C’era una volta un giardino segreto, cinto da alte mura in pietra, in un paese assolato. Dall’esterno non si vedeva il giardino e nemmeno la casa che c’era dentro. Spuntava solo qualche rampicante più ostinato e coraggioso: una rossa bignonia ed un gelsomino profumato. Questi fuggivano via cercando il sole, non volevano saperne in nessun modo di restare segregati dentro. Il profumo del gelsomino inebriava i passanti e la bignonia fioriva a profusione per tutta l’estate attirando insetti ronzanti che non avevano pace e creavano una melodia che solo un orecchio allenato poteva apprezzare. Era stato un errore piantarli così vicini, quei due rampicanti vigorosi, ora le loro radici si erano unite in un unico abbraccio creando una pianta forte e resistente, che non poteva essere controllata con le continue potature che venivano effettuate.
Dalla strada in ghiaia passavano poche persone dirette verso la montagna. Un tempo era stata una strada di gran collegamento, l’unica che portasse alla pineta, fonte importante di legna e di pinoli per i dolci. Ogni tanto qualcuno si fermava a chiedere da bere prima di proseguire la sua strada e così era stato costruito un pozzo e, per agevolare il viandante, era stato lasciato un vecchio secchio per raccogliere l’acqua. Era legato con una catena, così ci sarebbe sempre stato per chi fosse venuto dopo. L’acqua era fresca e sapeva di mentuccia, o forse era solo l’intenso profumo delle piante che crescevano lì intorno insieme ai rosmarini e ad un sambuco a crearne quel sapore così speciale. In estate vi crescevano le ipomee blu. Quelle leggiadre campane colorate fiorivano la mattina presto dando un allegro “buongiorno” a chiunque avesse voglia di ascoltare.
Sulle pietre dei muri crescevano piantine dai piccoli fiori lilla e dalla forma di bocca di leone. Le carnose foglioline a forma di fiore ricoprivano tutto creando dei folti cuscini verdi. Se scomparivano all’arrivo dei primi freddi, poi non tardavano a ricomparire con i tepori della primavera. Ogni tanto qua e là spuntava una piantina di margheritina dei muri e sul lato più soleggiato crescevano i capperi, che sarebbero finiti sotto sale.

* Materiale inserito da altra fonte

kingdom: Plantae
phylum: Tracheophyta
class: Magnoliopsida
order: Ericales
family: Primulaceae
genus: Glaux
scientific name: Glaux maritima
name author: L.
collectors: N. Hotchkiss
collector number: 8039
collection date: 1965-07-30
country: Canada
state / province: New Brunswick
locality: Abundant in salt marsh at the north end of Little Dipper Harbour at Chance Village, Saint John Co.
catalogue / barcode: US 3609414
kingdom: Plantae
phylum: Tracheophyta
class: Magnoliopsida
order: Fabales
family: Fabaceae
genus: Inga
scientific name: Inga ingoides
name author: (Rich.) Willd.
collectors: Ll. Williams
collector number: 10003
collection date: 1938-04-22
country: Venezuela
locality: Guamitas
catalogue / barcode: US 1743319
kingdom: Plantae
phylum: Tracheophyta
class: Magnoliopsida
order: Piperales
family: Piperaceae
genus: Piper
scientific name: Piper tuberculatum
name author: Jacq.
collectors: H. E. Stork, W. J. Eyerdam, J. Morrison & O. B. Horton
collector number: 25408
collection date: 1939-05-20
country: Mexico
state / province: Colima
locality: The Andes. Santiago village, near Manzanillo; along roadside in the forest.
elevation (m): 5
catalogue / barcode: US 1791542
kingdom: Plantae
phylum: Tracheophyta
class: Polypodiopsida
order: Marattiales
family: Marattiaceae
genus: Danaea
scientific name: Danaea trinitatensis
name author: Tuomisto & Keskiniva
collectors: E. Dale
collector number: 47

Il cancello per accedervi non era di grandi pretese. In ferro battuto, alto quanto il muro, non aveva i decori costosi, tipici delle case dei ricchi. Era semplice, adatto al suo ruolo di difendere e proteggere. Sul retro c’era anche un piccolo cancellino “di servizio” che portava a quello che un tempo era l’orto, ma ormai una rosa banksia l’aveva completamente ricoperto, rendendone impossibile l’apertura. A maggio era la prima rosa a fiorire con una profusione di piccolissime roselline gialle.

Era passato molto tempo da quando i bambini avevano utilizzato il cancellino per andare a giocare in strada o nella pineta… Un tempo era una casa piena e ci viveva una grande famiglia!